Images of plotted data
....
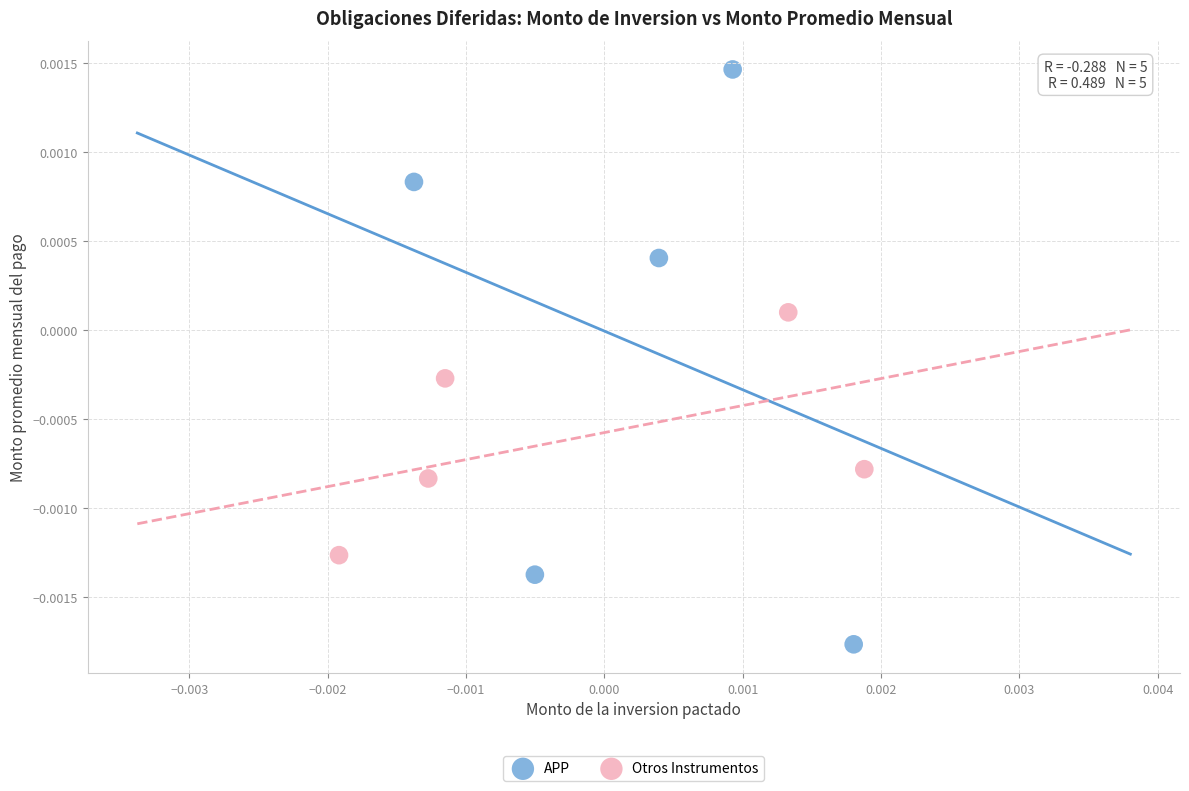

Which series has the widest spread of Y values?

APP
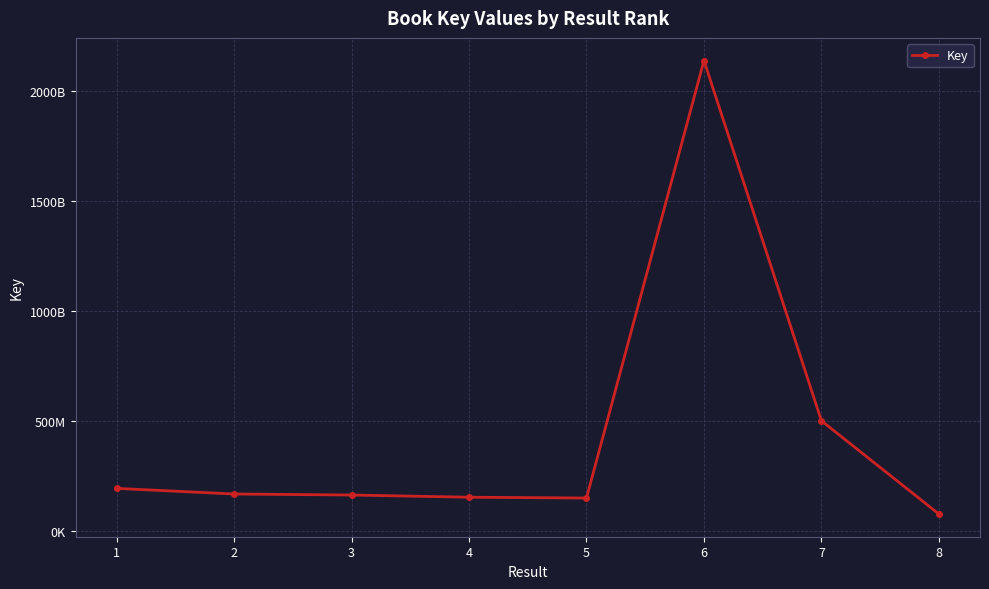

What is the average value?

445197437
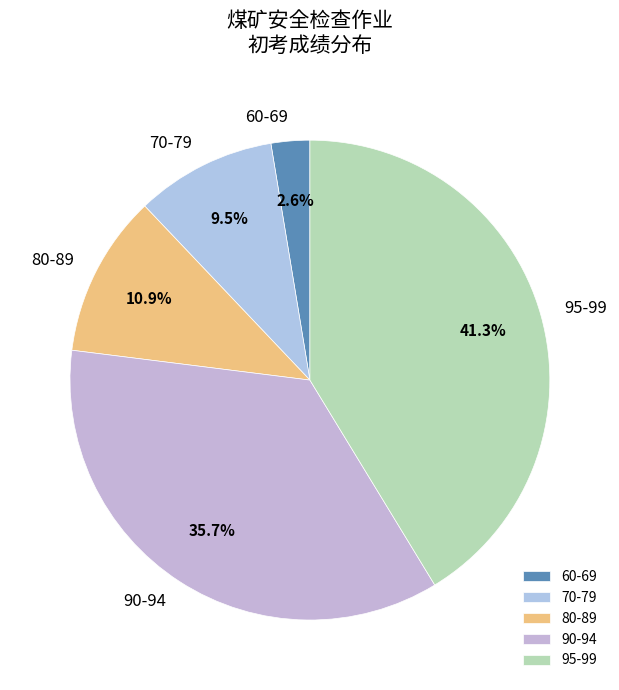

Between 60-69 and 70-79, which is larger?

70-79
....
§ **What to do**:
Present the text lines of the records above as a numbered list, skipping blank lines. Do not include the pictures in your answer.

§ **Exercise output**:
1. Which series has the widest spread of Y values?
2. APP
3. What is the average value?
4. 445197437
5. Between 60-69 and 70-79, which is larger?
6. 70-79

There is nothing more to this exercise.